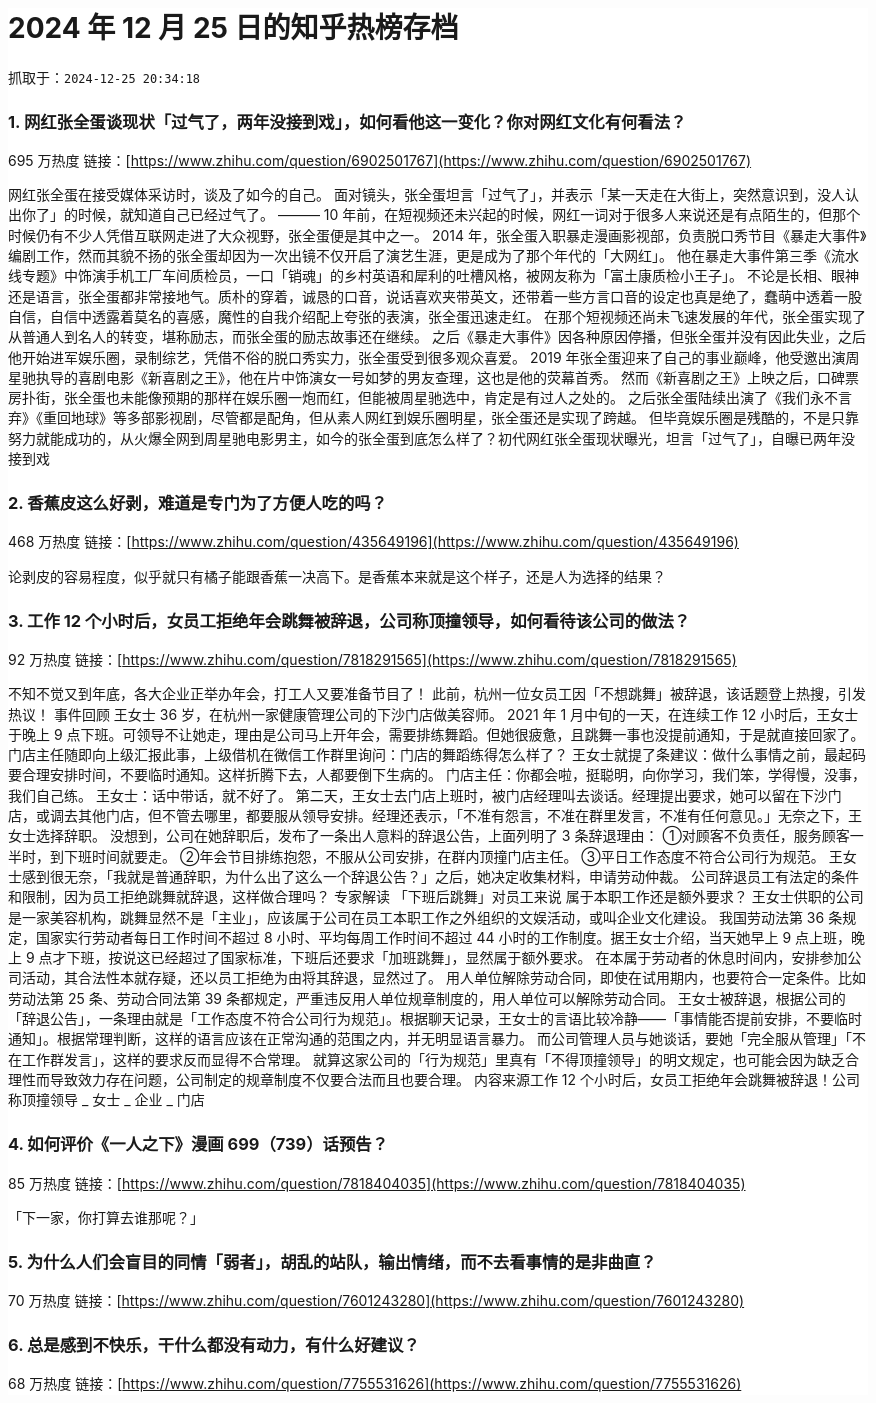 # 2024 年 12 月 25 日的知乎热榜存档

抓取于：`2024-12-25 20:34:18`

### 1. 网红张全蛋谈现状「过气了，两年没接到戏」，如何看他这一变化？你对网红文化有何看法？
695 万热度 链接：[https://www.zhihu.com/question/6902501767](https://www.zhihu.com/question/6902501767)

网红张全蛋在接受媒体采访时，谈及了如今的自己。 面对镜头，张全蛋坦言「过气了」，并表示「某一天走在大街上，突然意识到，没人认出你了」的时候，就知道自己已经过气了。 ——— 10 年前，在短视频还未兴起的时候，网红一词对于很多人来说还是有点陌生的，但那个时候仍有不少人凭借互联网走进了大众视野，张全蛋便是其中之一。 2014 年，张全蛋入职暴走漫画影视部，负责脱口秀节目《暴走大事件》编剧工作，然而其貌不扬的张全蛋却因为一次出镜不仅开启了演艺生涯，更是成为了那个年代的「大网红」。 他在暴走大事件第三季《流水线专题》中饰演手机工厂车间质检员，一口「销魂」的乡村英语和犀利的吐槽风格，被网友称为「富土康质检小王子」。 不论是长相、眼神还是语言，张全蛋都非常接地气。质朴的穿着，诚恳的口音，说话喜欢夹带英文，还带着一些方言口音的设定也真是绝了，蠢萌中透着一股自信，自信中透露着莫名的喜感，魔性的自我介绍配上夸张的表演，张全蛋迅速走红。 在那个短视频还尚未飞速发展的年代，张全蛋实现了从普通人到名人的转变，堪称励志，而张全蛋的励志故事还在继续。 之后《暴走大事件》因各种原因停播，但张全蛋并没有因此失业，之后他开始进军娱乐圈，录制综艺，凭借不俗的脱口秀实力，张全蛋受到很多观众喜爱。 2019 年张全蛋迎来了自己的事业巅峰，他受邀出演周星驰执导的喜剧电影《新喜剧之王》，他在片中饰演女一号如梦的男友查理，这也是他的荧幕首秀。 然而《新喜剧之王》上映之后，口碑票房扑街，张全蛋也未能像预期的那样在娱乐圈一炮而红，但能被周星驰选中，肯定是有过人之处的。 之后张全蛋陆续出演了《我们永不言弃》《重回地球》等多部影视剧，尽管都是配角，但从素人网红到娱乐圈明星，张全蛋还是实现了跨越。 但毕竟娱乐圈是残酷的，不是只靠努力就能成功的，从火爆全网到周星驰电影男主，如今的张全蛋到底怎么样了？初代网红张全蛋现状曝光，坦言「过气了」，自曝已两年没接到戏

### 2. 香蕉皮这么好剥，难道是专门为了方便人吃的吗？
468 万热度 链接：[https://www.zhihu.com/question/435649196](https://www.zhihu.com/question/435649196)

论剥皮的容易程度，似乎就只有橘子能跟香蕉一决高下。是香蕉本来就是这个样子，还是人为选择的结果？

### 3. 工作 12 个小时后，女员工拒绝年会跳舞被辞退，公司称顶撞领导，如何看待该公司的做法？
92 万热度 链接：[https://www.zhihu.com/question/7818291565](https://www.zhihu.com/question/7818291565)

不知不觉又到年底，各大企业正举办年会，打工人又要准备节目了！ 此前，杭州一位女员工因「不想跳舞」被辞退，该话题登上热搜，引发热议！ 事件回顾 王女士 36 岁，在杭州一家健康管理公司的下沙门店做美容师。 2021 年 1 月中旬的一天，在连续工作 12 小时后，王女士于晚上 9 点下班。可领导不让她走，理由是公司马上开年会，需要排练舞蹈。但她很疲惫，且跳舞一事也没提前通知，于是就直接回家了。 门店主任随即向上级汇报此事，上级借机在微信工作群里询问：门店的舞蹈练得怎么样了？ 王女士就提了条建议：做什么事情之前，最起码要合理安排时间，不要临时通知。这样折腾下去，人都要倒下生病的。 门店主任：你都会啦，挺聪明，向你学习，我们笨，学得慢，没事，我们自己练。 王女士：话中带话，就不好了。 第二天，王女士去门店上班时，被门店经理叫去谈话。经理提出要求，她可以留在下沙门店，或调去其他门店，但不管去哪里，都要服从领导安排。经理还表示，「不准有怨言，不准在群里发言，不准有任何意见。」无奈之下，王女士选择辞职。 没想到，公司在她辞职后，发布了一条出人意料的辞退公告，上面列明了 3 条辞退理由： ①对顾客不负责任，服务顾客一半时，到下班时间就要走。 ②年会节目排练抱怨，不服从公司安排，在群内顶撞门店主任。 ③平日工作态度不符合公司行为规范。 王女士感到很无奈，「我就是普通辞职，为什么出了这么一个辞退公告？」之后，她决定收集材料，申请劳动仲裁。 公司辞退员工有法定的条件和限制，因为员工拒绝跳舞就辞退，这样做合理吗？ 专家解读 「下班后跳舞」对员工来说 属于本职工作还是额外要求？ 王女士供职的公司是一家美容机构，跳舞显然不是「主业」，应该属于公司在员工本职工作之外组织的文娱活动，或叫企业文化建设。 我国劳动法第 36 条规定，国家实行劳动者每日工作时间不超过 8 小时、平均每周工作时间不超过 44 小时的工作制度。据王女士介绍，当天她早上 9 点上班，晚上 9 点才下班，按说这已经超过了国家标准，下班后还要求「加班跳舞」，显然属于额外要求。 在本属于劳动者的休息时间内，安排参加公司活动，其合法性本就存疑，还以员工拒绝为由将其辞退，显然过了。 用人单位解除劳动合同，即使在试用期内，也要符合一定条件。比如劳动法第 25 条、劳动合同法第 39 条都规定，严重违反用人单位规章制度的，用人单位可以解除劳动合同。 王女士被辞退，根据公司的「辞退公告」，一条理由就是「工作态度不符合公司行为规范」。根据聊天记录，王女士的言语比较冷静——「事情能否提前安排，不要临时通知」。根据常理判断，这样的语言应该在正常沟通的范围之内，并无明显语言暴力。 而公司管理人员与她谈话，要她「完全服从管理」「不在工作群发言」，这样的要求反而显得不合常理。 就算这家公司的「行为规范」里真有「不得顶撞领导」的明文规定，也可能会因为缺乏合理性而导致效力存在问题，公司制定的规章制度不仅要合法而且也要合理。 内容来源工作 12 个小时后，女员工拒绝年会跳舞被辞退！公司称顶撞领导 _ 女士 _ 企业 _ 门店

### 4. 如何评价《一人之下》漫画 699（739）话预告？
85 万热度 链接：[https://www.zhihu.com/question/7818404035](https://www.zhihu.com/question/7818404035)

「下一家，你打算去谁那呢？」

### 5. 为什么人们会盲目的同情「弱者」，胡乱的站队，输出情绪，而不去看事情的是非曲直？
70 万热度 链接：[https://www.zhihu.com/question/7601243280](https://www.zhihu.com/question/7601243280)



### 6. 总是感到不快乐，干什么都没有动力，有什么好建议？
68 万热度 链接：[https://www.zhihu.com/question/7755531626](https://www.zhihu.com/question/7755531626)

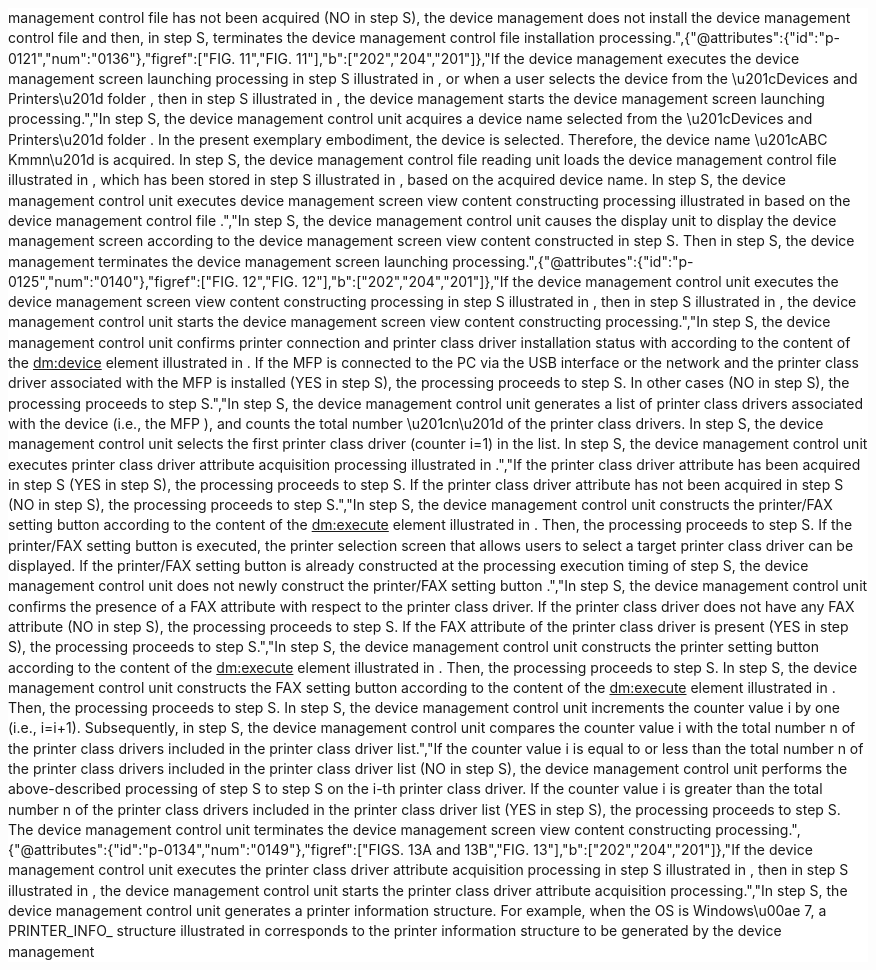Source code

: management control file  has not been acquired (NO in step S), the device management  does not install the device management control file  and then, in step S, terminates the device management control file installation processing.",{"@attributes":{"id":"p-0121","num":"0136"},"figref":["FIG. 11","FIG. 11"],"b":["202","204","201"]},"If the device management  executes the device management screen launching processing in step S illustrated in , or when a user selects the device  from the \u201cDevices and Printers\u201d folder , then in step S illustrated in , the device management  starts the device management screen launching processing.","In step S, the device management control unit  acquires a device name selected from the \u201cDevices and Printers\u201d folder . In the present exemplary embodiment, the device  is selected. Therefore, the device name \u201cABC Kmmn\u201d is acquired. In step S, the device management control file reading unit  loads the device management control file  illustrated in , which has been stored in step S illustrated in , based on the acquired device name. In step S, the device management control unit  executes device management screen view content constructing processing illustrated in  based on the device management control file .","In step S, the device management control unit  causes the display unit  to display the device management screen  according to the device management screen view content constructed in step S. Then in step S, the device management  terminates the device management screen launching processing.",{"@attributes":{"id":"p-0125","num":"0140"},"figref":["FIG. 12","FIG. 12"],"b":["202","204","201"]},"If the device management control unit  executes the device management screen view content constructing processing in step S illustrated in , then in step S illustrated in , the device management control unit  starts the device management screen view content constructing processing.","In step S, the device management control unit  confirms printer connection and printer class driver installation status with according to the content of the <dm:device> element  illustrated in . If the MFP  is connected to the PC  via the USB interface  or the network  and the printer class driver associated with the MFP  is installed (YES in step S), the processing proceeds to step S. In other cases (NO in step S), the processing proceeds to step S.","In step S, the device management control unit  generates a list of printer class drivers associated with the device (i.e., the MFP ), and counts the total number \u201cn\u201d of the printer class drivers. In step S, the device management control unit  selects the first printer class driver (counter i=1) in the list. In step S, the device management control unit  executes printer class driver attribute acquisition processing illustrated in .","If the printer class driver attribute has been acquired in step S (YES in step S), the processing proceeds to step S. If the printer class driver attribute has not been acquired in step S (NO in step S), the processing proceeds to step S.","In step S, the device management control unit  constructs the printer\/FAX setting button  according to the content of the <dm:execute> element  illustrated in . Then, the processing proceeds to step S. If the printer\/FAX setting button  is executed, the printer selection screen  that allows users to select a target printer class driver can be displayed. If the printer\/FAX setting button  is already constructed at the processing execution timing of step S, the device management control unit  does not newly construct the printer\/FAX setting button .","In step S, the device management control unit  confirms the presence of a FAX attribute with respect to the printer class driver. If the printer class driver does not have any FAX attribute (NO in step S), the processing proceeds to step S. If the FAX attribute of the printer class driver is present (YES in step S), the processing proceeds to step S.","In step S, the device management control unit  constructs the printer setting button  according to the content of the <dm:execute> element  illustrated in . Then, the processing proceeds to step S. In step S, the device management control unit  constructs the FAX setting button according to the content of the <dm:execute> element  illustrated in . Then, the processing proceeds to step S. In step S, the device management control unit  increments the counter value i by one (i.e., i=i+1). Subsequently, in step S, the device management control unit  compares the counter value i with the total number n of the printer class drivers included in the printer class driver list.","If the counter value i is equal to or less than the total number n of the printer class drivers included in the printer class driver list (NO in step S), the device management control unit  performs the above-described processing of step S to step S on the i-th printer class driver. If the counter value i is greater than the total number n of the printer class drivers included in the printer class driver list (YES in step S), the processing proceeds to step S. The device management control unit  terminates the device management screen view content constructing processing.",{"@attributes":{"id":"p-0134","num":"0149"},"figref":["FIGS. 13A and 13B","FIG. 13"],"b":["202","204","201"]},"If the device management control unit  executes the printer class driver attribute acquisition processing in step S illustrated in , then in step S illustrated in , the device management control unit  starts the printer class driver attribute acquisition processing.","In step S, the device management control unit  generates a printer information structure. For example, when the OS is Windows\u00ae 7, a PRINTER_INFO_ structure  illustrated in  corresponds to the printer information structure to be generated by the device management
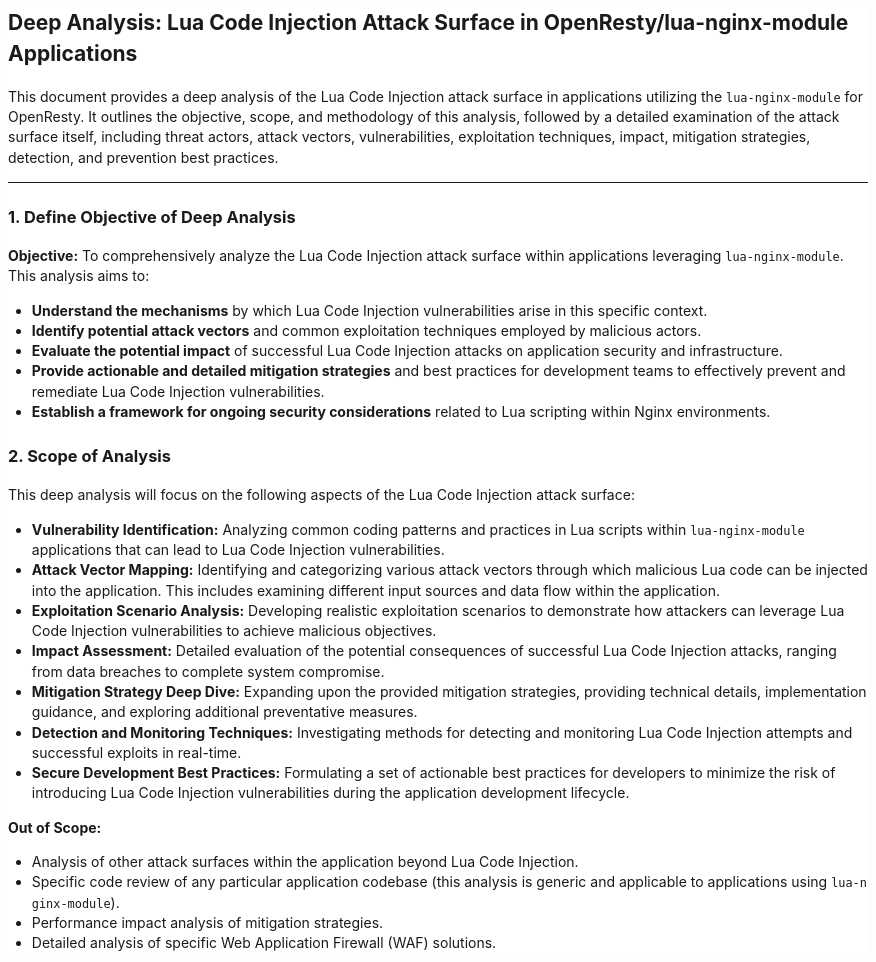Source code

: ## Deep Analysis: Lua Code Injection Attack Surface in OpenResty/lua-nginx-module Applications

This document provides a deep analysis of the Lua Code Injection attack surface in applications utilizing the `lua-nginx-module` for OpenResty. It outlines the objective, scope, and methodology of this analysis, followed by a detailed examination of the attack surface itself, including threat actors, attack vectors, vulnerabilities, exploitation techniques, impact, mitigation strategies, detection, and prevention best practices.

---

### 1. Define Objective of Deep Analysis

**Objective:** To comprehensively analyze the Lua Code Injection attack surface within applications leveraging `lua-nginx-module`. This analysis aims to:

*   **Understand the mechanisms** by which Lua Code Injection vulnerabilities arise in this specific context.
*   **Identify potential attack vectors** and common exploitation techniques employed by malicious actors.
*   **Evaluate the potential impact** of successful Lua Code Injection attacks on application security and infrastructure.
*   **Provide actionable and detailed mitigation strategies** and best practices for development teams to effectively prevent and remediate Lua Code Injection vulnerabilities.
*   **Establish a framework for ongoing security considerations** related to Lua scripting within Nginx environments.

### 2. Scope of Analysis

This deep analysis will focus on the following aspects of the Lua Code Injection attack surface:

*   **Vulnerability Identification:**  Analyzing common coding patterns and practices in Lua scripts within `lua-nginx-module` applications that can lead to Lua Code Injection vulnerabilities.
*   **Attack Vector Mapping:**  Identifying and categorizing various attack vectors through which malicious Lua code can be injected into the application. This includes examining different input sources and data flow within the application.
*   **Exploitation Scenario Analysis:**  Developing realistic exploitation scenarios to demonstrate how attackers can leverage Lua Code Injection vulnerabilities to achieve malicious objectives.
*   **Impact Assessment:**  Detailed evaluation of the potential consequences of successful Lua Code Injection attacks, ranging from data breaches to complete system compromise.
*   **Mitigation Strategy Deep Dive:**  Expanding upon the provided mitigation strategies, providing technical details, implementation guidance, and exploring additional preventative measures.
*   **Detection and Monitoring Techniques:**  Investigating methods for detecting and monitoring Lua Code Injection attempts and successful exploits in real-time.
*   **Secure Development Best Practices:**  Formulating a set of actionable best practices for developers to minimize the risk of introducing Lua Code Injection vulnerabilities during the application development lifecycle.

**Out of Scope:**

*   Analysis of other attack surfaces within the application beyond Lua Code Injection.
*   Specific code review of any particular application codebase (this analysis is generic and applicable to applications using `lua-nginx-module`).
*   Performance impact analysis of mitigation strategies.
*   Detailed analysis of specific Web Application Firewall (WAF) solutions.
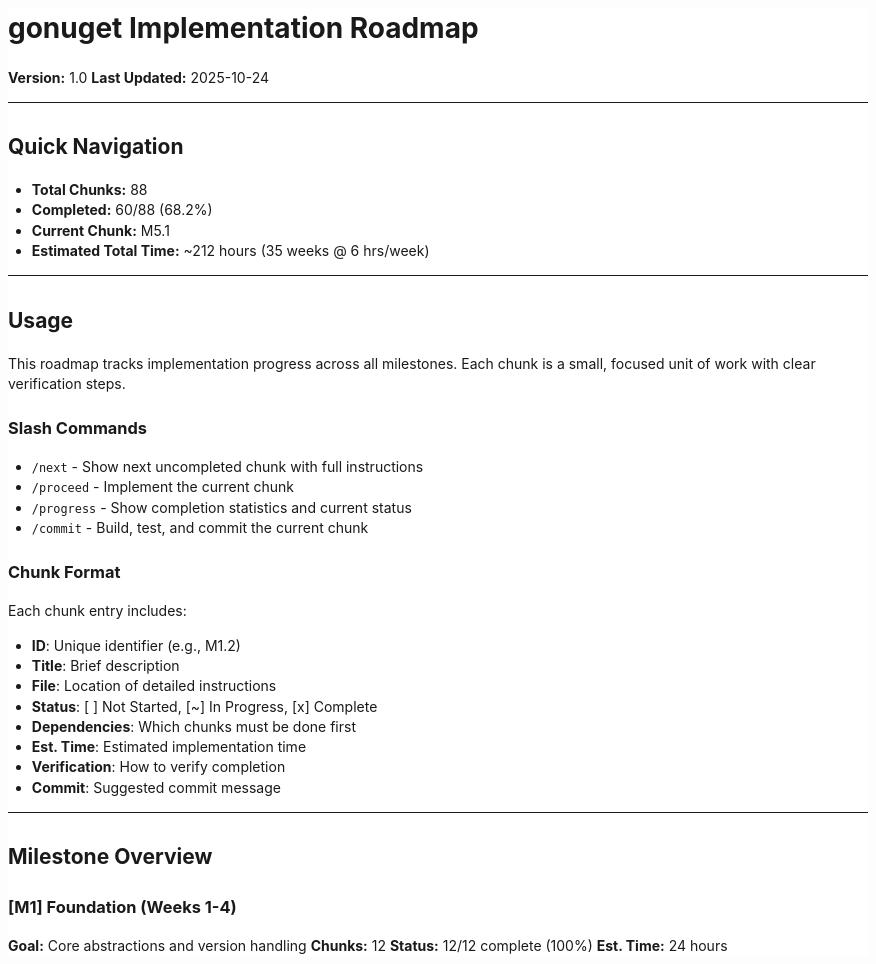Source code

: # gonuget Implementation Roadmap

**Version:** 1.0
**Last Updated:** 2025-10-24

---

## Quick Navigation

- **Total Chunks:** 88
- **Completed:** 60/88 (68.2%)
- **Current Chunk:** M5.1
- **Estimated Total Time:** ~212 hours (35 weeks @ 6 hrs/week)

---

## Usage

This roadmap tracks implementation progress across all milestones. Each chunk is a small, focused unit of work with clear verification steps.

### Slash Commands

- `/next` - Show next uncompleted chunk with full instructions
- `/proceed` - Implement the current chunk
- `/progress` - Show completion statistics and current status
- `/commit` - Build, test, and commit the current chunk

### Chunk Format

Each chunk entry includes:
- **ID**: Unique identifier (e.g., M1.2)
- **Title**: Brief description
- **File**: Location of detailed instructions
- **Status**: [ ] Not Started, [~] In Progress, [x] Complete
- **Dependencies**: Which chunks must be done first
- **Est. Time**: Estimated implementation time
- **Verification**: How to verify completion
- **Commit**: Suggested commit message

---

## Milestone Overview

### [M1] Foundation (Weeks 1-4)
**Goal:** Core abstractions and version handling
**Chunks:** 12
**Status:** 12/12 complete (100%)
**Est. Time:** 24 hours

----

> _EXERCISE DESCRIPTION_: Reproduce exactly the lines above, from the line that contains "## Milestone Overview" through the last line, including both ends.

> _WRITTEN RESPONSE_:
## Milestone Overview

### [M1] Foundation (Weeks 1-4)
**Goal:** Core abstractions and version handling
**Chunks:** 12
**Status:** 12/12 complete (100%)
**Est. Time:** 24 hours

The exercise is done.